Porque o Amazon Kindle é assustador

Serdar Yegulalp - Amazon’s Kindle May Not Be About Books Alone:

…it’s a portable vending machine for syndicated content and EVDO access. And if it works, it might hint at a new way to sell high-speed wireless access to the Internet as a whole, albeit in a heavily closed-ended way

In a heavily closed-ended way é uma frase que não deveria estar associada ao novo leitor de ebooks da Amazon.

A mesma Amazon que acertou em cheio com a sua loja de música online, que comercializa mp3s sem DRM para ser reproduzido por qualquer mp3 player, lançou o um leitor de ebooks com uma série de características e funcionalidades interessantes. Mas é proprietário e fechado.

O engraçado é que o Kindle contradiz o que o Jeff Bezos (CEO da Amazon) disse na carta endereçada ao Author’s Guild, em 2002.

O que é assustador é que a fatia do mercado enorme e o grande apreço por parte de seus usuários devem favorecer a Amazon na comercialização do Kindle e que, ao mesmo tempo de ser claro para muitos as restrições a liberdade do usuário — que, em última instância, é o dono do livro que comprou — vai ser visto apenas como um gadget interessante.

E enquanto isso, coisas bacanas como o Projeto Gutemberg ou os Wikibooks, ambos projetos hospedando uma quantidade bastante considerável de ebooks livres de controle, passam despercebidos.

Como sugestão de leitura, faço referência a dois textos do Mark Pilgrim, um recente e um de 6 anos atrás. Repare como o texto de 6 anos atrás é extremamente atual. Não é à toa que o blog dele é um dos meus favoritos.

Em tempo: Ao citar textos em inglês, devo deixar o texto original (o que eu, a princípio, acho correto) ou traduzir?


Comentário de Ronaldo - 21.11.07 @ 21h19 #

Até o momento, todos leitores de e-books foram uma decepção. Eu tenho a maior vontade de ter um dispositivo legal porque leio muito no computador, mas já basta o DRM nativo dos formatos. DRM sobre DRM é algo que não vai rolar mesmo. Enquanto isso, eu vou dando uma de Cory Doctorow. Ainda bem que estamos no Brasil.

Quanto às citações, eu prefiro em inglês mesmo. Traduções são meio estranhas se você depois vai no texto original.

Em tempo, sete drafts! A próxima vez que eu lhe vir, mato. :-)

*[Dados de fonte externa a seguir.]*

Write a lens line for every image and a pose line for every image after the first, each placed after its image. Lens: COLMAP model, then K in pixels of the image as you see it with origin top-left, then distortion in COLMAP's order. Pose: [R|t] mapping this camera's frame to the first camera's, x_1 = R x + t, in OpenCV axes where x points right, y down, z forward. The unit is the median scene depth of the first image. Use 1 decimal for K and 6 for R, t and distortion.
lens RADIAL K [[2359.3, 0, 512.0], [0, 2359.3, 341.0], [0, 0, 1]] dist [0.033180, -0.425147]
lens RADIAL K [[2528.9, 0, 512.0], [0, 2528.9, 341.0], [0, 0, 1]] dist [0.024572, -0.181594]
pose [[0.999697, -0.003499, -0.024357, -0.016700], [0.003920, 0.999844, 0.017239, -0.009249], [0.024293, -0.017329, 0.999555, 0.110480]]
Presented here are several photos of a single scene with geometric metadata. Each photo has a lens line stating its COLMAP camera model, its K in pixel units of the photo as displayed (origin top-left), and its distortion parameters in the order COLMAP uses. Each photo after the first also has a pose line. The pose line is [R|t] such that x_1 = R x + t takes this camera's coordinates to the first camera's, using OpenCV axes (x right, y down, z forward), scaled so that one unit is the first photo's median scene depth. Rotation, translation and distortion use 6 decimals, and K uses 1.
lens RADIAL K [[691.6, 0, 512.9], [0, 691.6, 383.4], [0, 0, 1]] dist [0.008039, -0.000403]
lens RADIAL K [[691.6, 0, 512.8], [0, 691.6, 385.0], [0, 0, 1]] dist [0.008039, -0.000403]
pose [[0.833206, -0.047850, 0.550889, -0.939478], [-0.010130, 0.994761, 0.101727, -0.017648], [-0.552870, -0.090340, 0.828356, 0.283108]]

Comentário de Luiz Rocha - 23.11.07 @ 18h02 #

Um aparelho decente talvez me motivasse a ler mais livros em formato eletrônico ao invés de viver consumindo árvores mortas. Mas só quando essa loucura de DRM acabar. Já basta ter que lidar com isso em música e filmes.

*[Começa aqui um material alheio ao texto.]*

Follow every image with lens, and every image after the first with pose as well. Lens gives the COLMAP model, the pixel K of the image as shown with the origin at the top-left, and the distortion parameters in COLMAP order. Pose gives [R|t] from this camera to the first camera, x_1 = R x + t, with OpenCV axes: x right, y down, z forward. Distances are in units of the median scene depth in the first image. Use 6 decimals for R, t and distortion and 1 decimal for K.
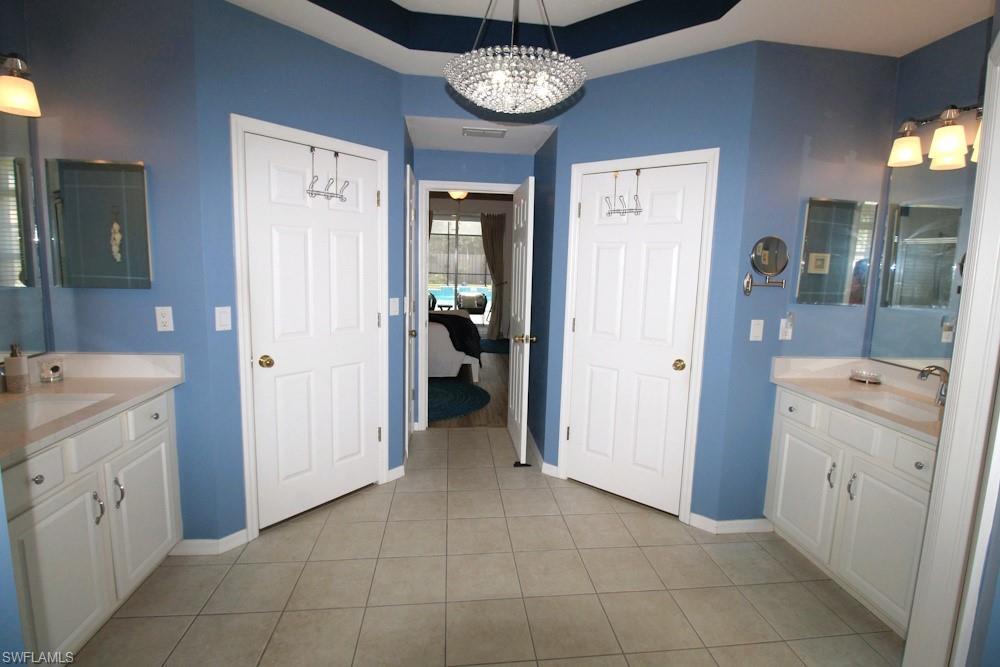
lens RADIAL K [[482.3, 0, 497.4], [0, 482.3, 331.3], [0, 0, 1]] dist [0.000350, 0.000410]
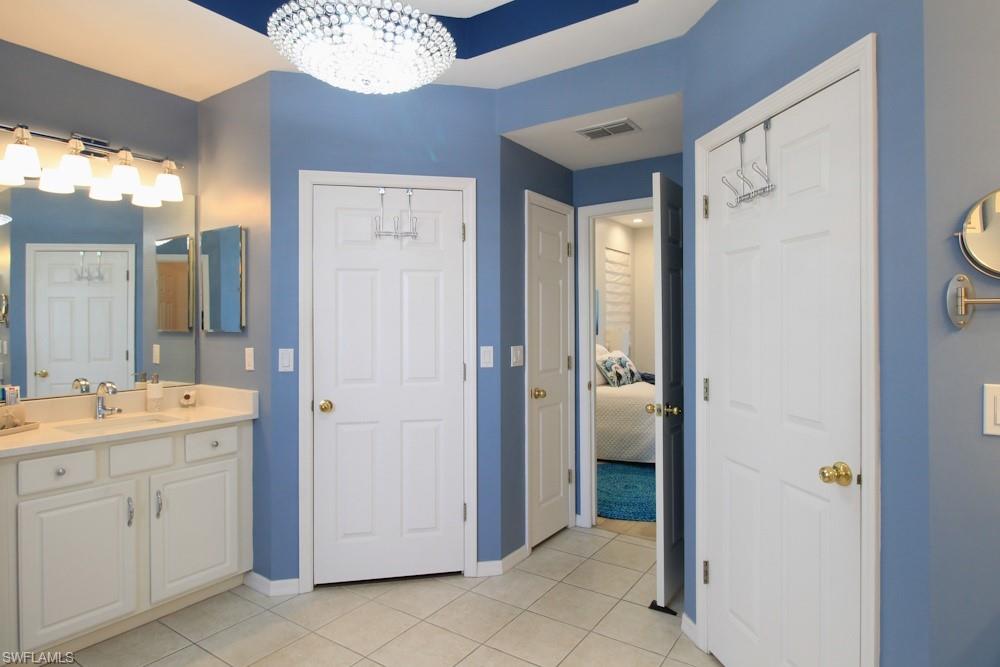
lens RADIAL K [[563.0, 0, 499.0], [0, 563.0, 333.1], [0, 0, 1]] dist [0.007084, 0.000473]
pose [[0.758412, -0.020363, -0.651457, 0.519231], [-0.070752, 0.991033, -0.113346, 0.019074], [0.647923, 0.132055, 0.750171, 0.335632]]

Quanto às citações, como parece que você é o único que lê o que eu escrevo, vou seguir essa linha mesmo. ;-)

Em tempo, sete drafts! A próxima vez que eu lhe vir, mato. :-)

Nada fica entre mim e meus ataques editoriais! Nada!

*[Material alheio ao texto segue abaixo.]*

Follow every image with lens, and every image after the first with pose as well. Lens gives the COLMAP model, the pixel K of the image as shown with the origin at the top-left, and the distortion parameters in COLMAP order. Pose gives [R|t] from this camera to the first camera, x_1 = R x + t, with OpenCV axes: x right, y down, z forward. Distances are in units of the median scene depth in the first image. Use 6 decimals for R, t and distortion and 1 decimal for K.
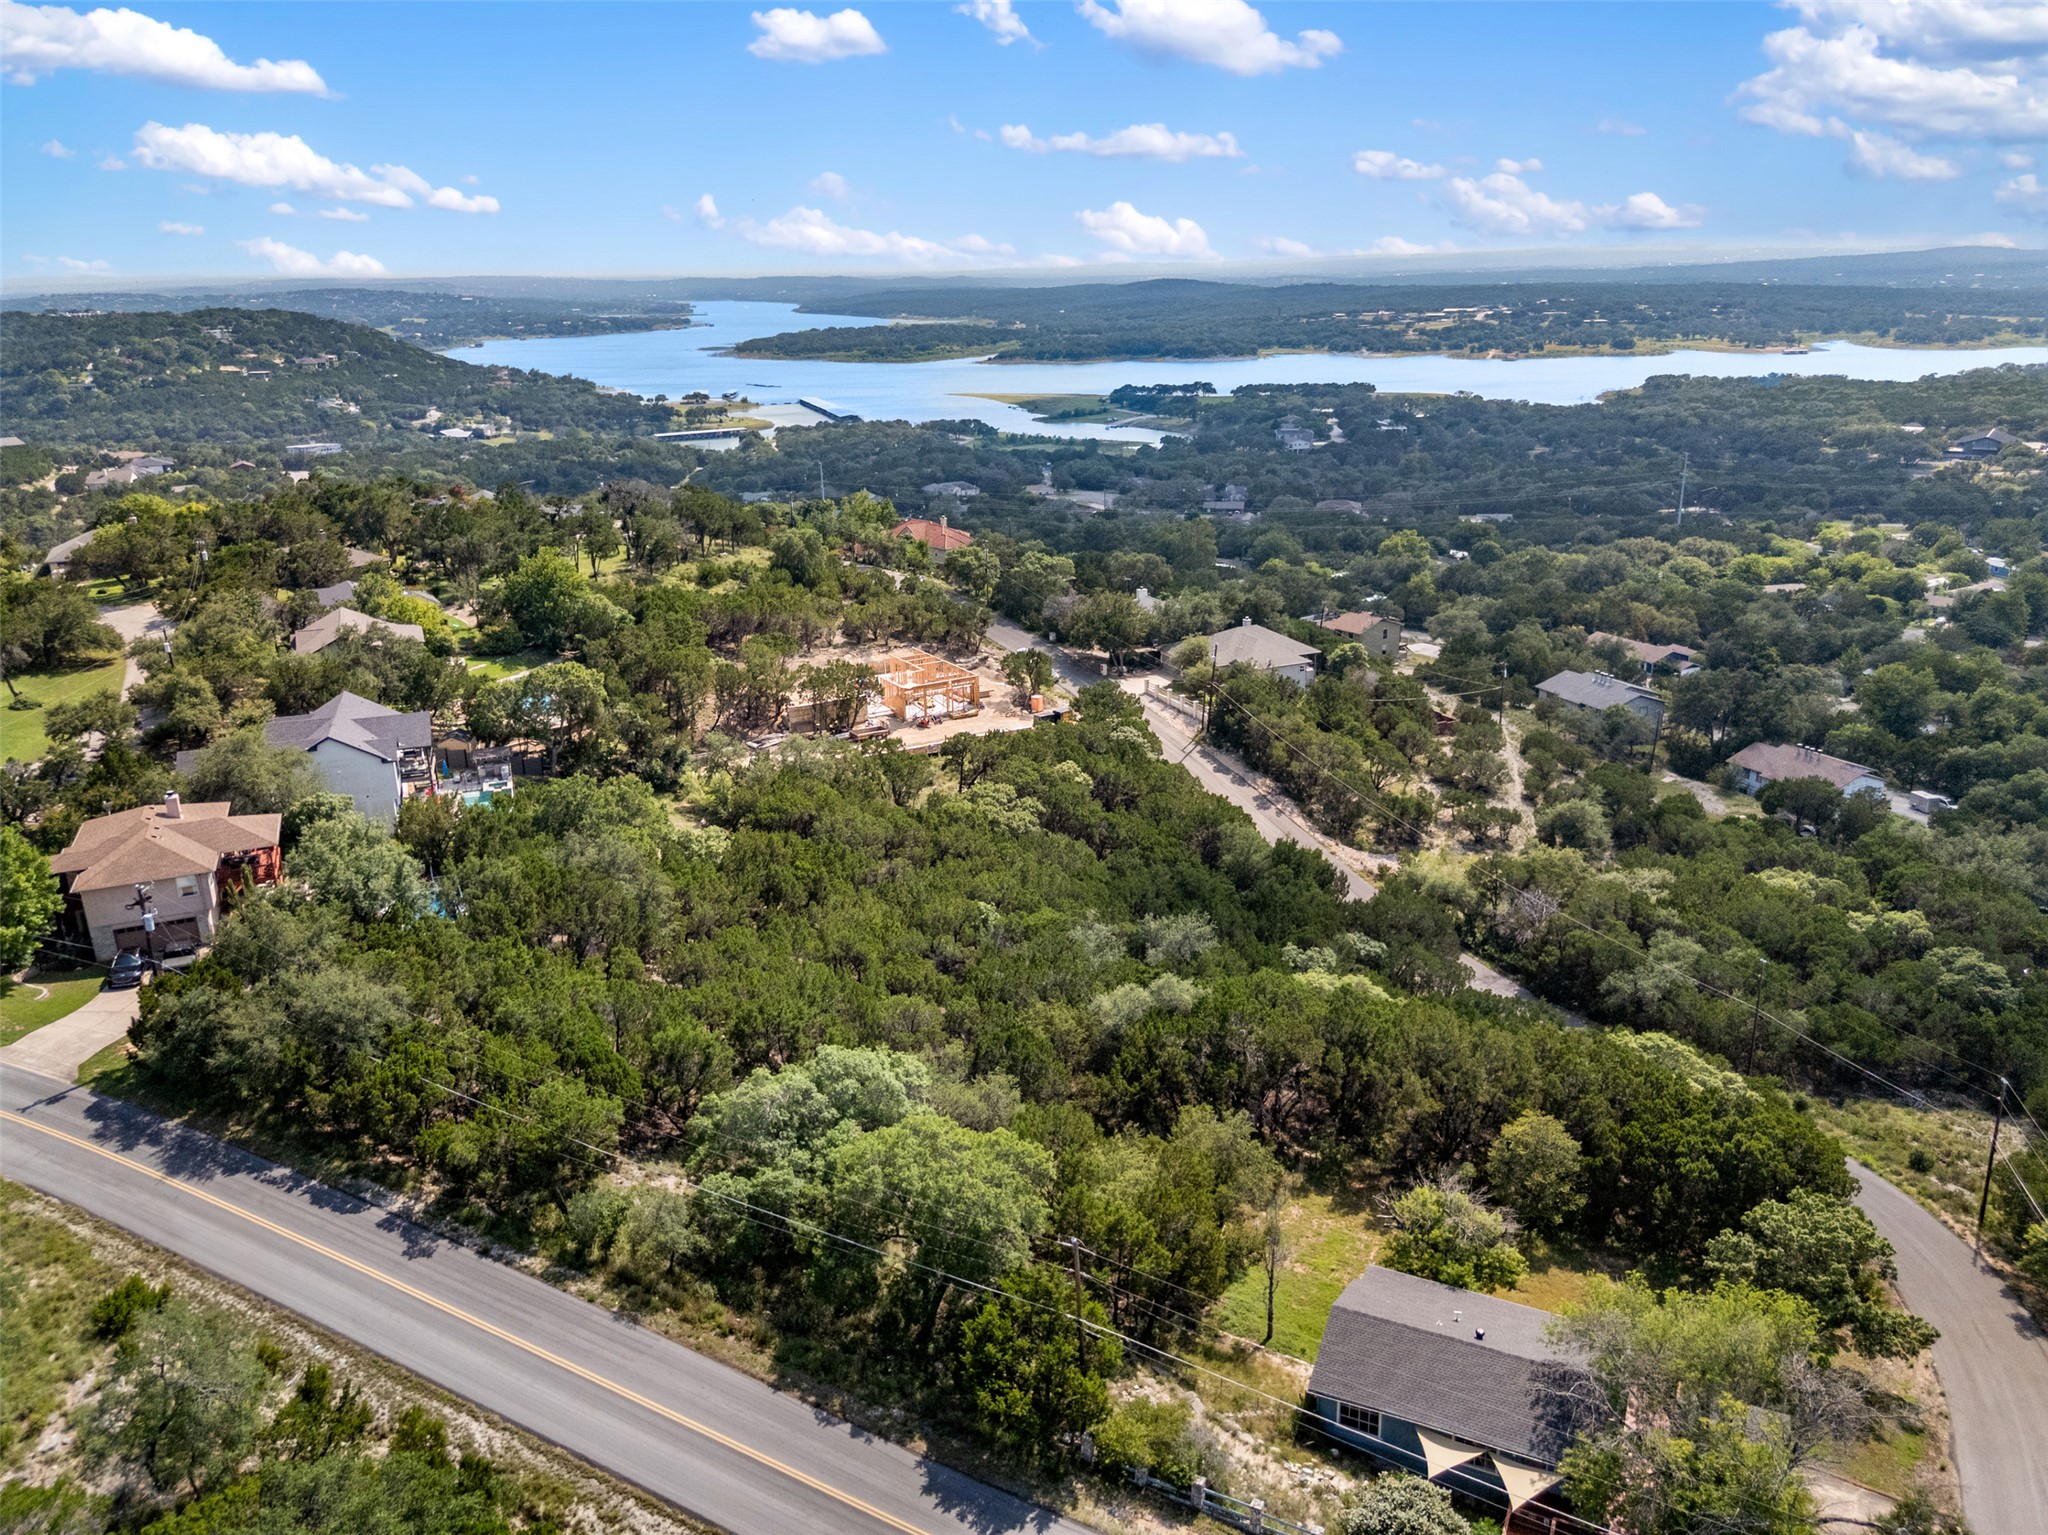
lens RADIAL K [[1512.7, 0, 1025.5], [0, 1512.7, 772.6], [0, 0, 1]] dist [0.061723, -0.055465]
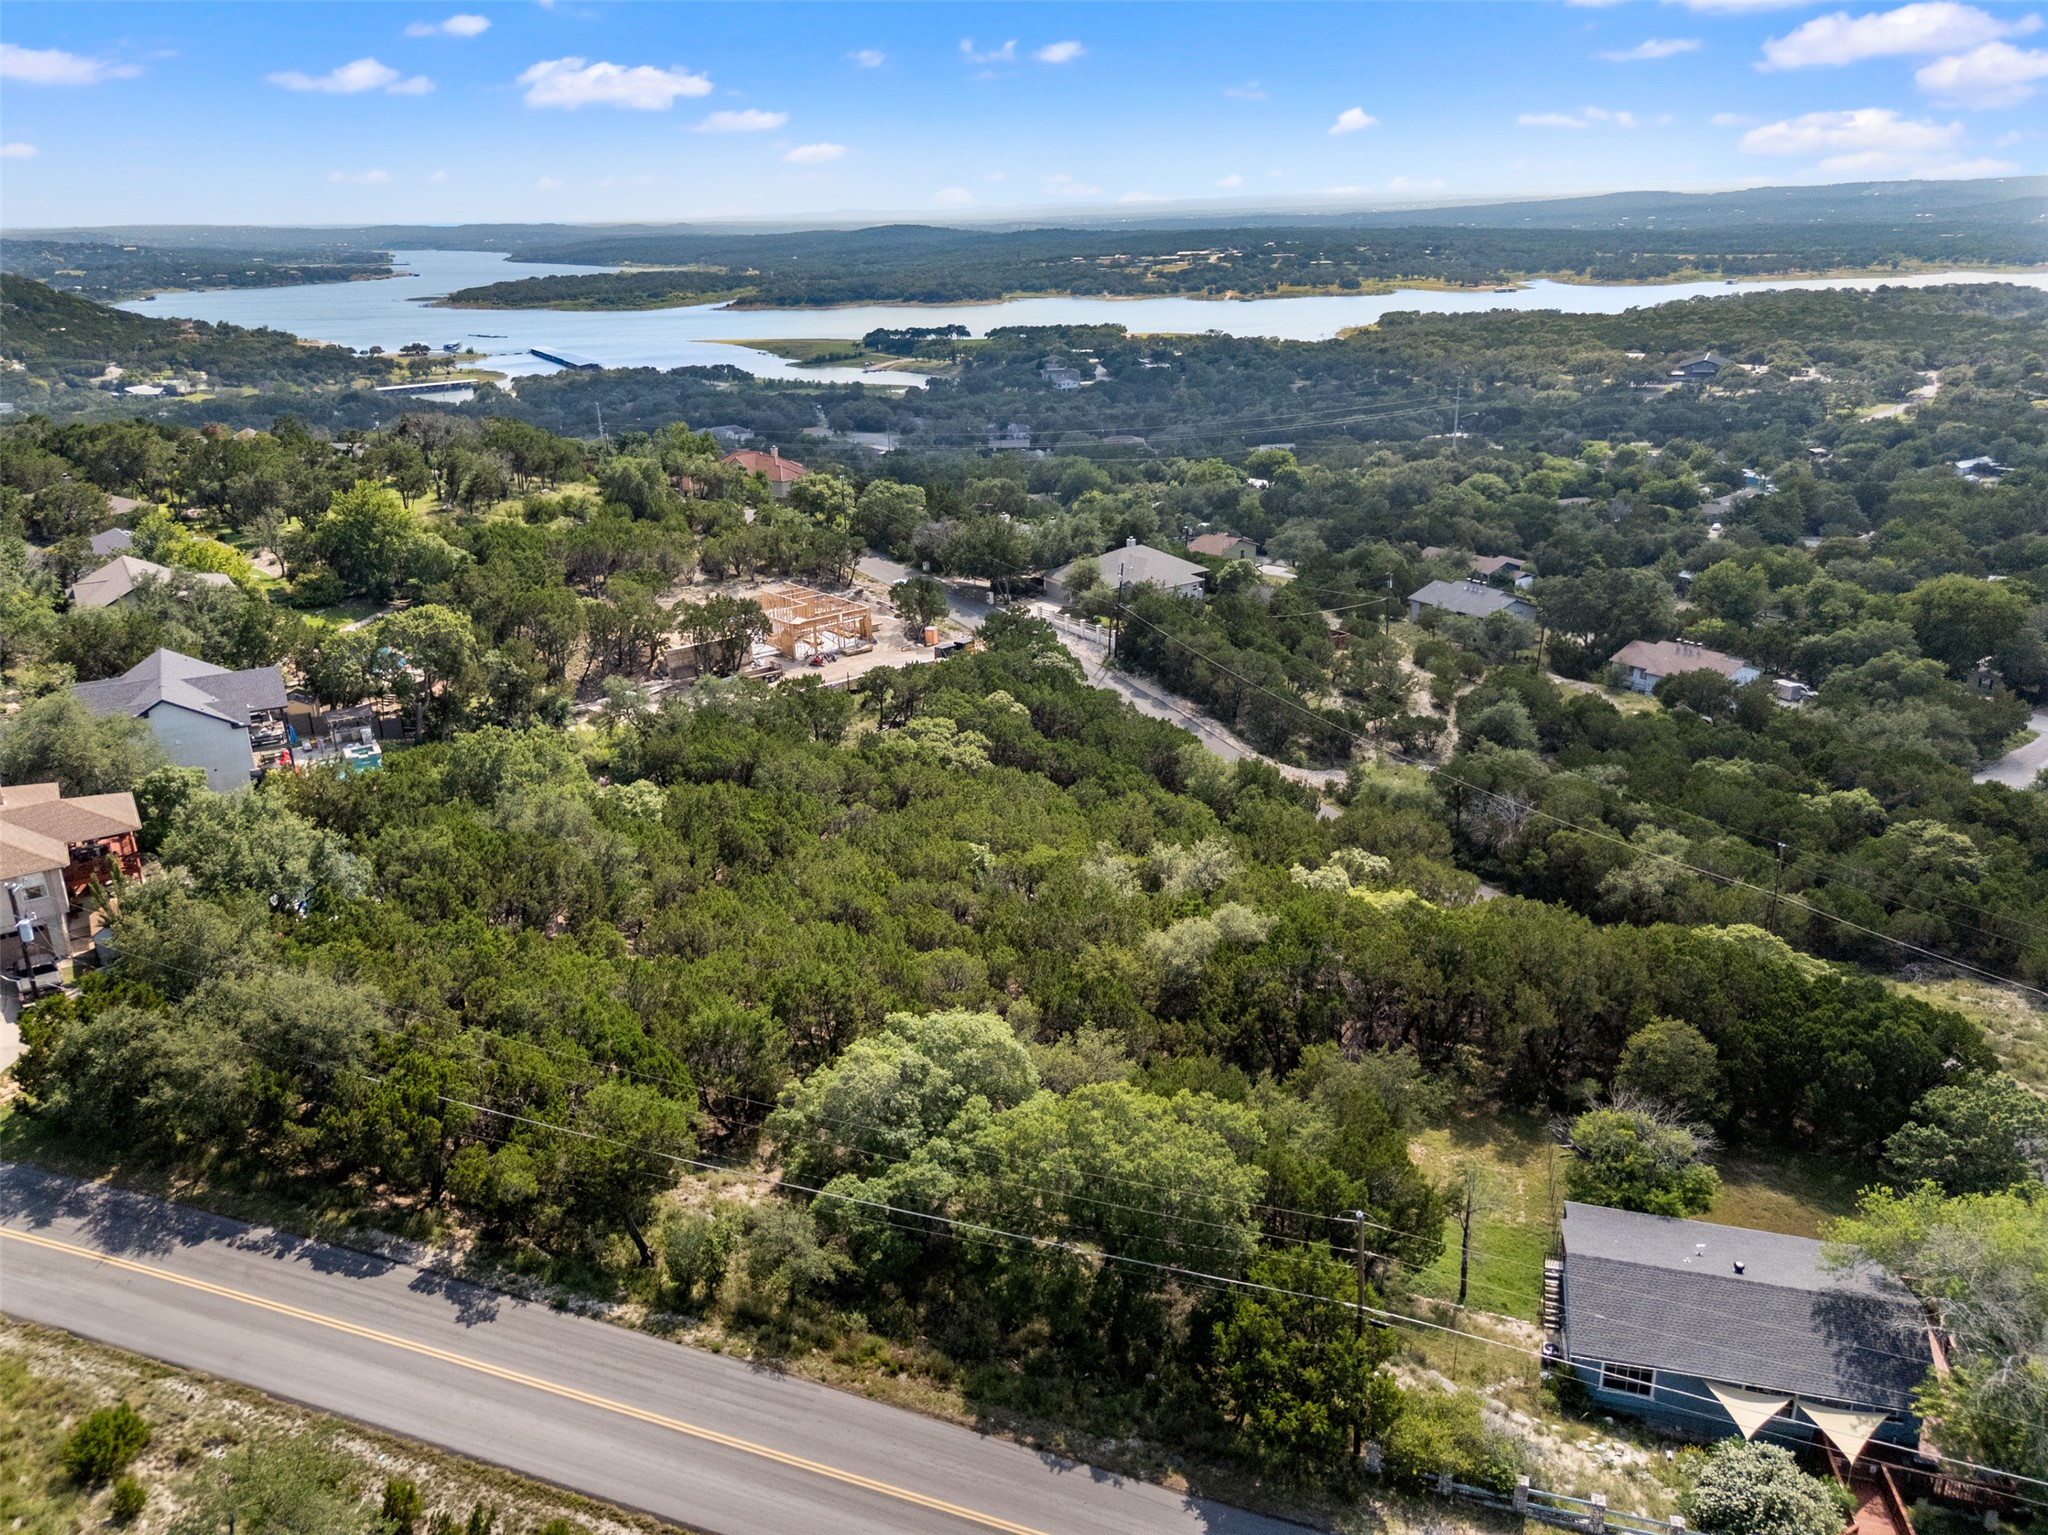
lens RADIAL K [[1512.7, 0, 1026.6], [0, 1512.7, 771.6], [0, 0, 1]] dist [0.061723, -0.055465]
pose [[0.985292, -0.062915, 0.158873, -0.113489], [0.058200, 0.997720, 0.034163, 0.012215], [-0.160660, -0.024414, 0.986708, 0.093787]]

Comentário de Sergio F. Lima - 24.11.07 @ 20h37 #

Opa Luis!

Eu, particularmente não gosto de dispositivos dedicados, portanto este ou qualquer outro leitor de e-livros não me interessam… com drm então, me aborrecem ;-)

Sobre sua pergunta, pense em acessibilidade! Ofereça as duas opções (original e sua versão) e atinja mais leitores!

Comentário de Luiz Rocha - 25.11.07 @ 09h41 #

Não tenho nada contra dispositivos dedicados, mas tenho muito contra DRM. :-)

Acho até que, para livros que ficam desatualizados muito rapidamente — como livros técnicos, por exemplo — a versão eletrônica seja até mais adequada, em termos de consumir menos recursos naturais.

Quanto as citações, é uma idéia. Vou fazer assim da próxima vez para ver se gosto do resultado.